BEGIN RECORDS SHOWN

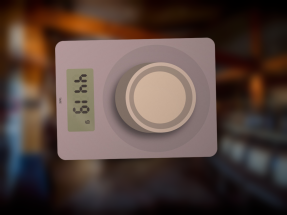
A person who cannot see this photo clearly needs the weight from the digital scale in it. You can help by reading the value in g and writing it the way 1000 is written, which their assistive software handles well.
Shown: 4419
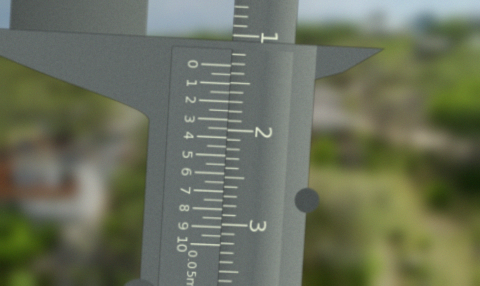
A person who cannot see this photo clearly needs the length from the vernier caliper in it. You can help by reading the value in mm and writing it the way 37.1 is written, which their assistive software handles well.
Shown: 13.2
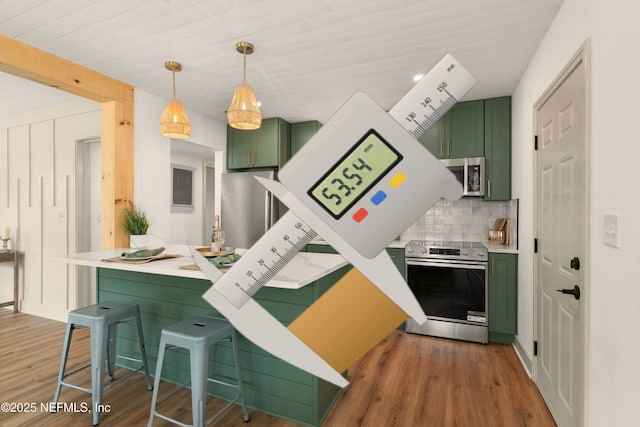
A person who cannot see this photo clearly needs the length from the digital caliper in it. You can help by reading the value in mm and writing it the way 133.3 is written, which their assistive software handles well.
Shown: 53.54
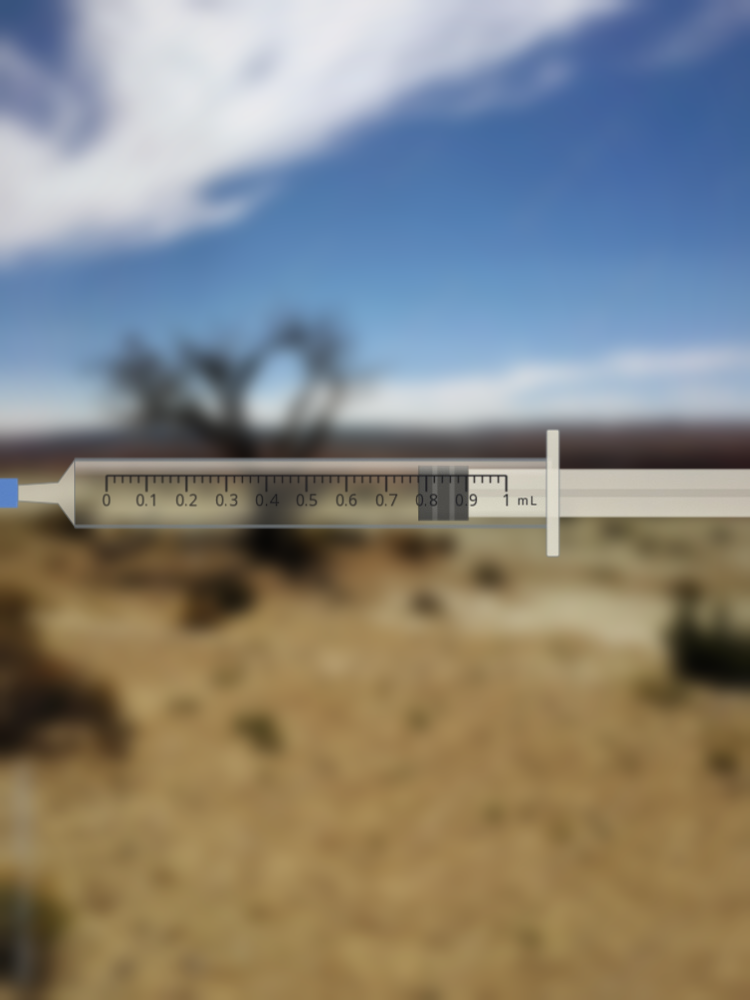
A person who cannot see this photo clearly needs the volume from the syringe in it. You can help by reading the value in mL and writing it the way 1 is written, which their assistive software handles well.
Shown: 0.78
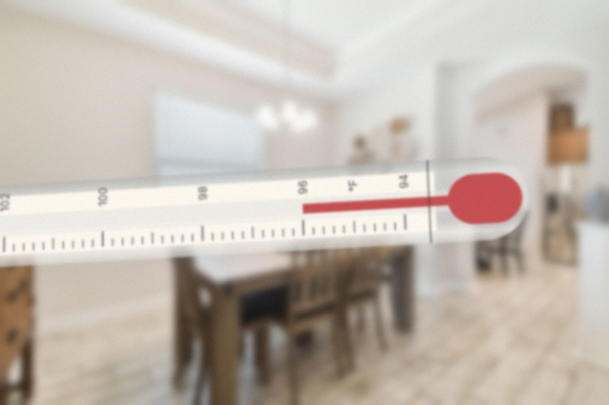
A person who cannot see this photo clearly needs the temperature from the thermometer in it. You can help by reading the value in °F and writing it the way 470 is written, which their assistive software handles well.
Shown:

END RECORDS SHOWN

WHAT THE EXERCISE ASKS - Give every line of the records above as a numbered list, leaving out blank lines. Omit the pictures from your answer.

ANSWER SECTION -
1. A person who cannot see this photo clearly needs the weight from the digital scale in it. You can help by reading the value in g and writing it the way 1000 is written, which their assistive software handles well.
2. Shown: 4419
3. A person who cannot see this photo clearly needs the length from the vernier caliper in it. You can help by reading the value in mm and writing it the way 37.1 is written, which their assistive software handles well.
4. Shown: 13.2
5. A person who cannot see this photo clearly needs the length from the digital caliper in it. You can help by reading the value in mm and writing it the way 133.3 is written, which their assistive software handles well.
6. Shown: 53.54
7. A person who cannot see this photo clearly needs the volume from the syringe in it. You can help by reading the value in mL and writing it the way 1 is written, which their assistive software handles well.
8. Shown: 0.78
9. A person who cannot see this photo clearly needs the temperature from the thermometer in it. You can help by reading the value in °F and writing it the way 470 is written, which their assistive software handles well.
10. Shown:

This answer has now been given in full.